While its fair to say that fois gras is, due to how it’s cultivated, an elevation of regular liver, it’s also true that the difference between fois gras and, say, chicken liver is a matter of “taste,” in the sense that the foods carry cultural and socio-economic, sometimes even political, associations that fluctuate over time. It isn’t simply the liver of a goose, but that of a goose which has been force-fed so as to fatten the organ and in doing so achieve a rich, buttery taste. Cruel, but also an intensive process that enhances the natural flavors of the liver. It also makes it vastly more expensive. It’s elite status as a delicacy, in large part, rests on the fact that eating it signals that the consumer has the means to pay for it. Meanwhile, regular liver is just…offal. Trash food. A poor man’s food.
It wasn’t always this way. Eating offal has for most of human history been a natural part of food cultures—in hunter-gatherer societies, Paleolithic as well as contemporary (such as the Inuit), hunters would scarf down the liver and other offal themselves precisely because it was more nutritious and flavorful than the muscle meat, which would then be distributed to the rest of the community. It is a very recent development—as in, 19th century—that prime cuts of meat have become inexpensive enough for most families to stop using every part of the animal. And hopefully, as offal finds its way back to Western tables, we’ll begin to see a steady turn-around in the perception of organ meats like liver.
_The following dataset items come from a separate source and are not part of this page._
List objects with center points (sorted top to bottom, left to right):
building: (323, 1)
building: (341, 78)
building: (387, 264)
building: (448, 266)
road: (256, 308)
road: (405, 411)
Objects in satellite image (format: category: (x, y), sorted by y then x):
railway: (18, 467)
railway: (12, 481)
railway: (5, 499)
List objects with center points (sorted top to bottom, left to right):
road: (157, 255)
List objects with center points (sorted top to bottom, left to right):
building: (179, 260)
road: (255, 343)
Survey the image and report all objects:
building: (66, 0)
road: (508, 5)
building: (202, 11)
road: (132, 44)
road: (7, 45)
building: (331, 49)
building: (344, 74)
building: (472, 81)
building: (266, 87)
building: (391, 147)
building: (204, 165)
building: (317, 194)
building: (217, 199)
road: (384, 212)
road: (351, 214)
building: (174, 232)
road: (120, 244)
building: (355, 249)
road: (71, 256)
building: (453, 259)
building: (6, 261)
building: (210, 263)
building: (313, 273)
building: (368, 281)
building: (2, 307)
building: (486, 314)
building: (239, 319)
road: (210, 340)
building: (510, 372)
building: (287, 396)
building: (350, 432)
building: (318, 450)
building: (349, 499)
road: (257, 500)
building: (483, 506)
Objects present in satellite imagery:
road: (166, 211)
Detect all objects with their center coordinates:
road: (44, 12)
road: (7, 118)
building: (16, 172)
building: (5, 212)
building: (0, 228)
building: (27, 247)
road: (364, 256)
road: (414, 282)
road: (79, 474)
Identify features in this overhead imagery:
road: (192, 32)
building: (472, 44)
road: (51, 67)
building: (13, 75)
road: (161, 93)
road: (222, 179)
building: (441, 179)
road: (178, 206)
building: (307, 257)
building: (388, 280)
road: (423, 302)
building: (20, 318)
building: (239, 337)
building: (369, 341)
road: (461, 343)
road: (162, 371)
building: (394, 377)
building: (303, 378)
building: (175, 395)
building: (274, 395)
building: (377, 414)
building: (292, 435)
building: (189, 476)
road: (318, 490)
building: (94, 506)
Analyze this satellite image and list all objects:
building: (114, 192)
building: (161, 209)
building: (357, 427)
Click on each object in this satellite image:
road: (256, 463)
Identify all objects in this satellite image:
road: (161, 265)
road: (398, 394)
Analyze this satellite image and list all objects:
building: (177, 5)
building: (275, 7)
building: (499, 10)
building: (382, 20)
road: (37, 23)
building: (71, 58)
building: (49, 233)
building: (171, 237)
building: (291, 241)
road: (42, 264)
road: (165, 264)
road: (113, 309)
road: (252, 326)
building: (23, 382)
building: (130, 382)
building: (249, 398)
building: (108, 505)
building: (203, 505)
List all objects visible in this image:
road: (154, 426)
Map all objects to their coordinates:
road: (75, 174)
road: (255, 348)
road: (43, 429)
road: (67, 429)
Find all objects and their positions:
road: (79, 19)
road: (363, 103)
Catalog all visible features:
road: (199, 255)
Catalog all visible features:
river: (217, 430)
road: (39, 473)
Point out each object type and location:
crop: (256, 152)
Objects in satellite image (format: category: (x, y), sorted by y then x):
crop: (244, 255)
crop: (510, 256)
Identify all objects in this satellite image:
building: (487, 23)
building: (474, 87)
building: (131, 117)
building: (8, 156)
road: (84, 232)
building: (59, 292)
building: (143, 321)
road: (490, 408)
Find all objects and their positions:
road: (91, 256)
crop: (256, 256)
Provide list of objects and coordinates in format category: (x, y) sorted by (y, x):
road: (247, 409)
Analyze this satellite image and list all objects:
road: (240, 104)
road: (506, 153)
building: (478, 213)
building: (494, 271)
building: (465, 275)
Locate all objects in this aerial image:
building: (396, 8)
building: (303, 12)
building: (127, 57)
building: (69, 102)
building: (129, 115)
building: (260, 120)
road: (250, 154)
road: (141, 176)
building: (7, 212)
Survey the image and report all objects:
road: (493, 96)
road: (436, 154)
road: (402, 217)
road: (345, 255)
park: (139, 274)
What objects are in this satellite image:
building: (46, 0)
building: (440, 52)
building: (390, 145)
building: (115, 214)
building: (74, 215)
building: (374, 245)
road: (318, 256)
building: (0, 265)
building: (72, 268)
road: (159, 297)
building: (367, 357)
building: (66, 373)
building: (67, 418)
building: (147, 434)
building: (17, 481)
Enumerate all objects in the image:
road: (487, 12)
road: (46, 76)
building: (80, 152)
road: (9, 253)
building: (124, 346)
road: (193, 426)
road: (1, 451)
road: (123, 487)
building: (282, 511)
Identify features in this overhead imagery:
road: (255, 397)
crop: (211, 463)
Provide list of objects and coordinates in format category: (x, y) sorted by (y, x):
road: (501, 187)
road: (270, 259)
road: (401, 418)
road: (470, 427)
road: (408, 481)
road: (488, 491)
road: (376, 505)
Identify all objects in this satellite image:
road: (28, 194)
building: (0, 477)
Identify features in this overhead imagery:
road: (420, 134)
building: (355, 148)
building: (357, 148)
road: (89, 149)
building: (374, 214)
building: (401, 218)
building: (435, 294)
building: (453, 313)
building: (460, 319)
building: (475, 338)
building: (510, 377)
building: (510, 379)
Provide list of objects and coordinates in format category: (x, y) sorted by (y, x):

To that end, here is a recipe for chicken liver, eggplant, and chickpeas spiced with Georgian aromatics like green coriander, savory, blue fenugreek, and tarragon. The spices bring complexity and balance to the iron-y flavor of the liver, and the meat plays nicely with the textures of the eggplant and the chickpeas. They key with liver is not to over-cook it, so use a light touch! Give them a sear; don’t try to cook them through. They’ll finish perfectly in the last five minutes.
3 TBSP ghee
½ lb chicken livers, chopped into bite-sized pieces
White wine or chicken stock, for deglazing
1 onion, chopped
1 small eggplant, diced
Salt to taste
¼ tsp green coriander (ground)
½ tsp dried parsley
½ tsp savory
½ tsp fenugreek (ground)
a couple dashes white pepper
2 cloves garlic, minced
1 can chickpeas, rinsed and drained
A small handful of tarragon leaves, chopped, to garnish.
Season the livers with salt and pepper. Heat ghee in a large skillet over medium-high heat and sear the chicken livers for about 1-1/2 minutes total, until they’re browned on both sides; remove and set aside.
Deglaze the pot with a splash of white wine or chicken stock and lower the heat to medium. Add the onion, eggplant, spices, and garlic, and cook until the onion is softened and the eggplant is easily pierced with a fork, about 10 minutes.
If the pan is quite dry, deglaze again. Add in the chickpeas
and liver and gently heat on medium low for another 5 minutes, to allow the
flavors to mingle. Taste and adjust the seasonings accordingly, then serve
immediately, topped with the tarragon.
. Nobuhiro Kishigami, “A New Typology of Food-Sharing Practices among Hunter-Gatherers, with a Special Focus on Inuit Examples,” Journal of Anthropological Research 60.3 (Autumn, 2004): 349.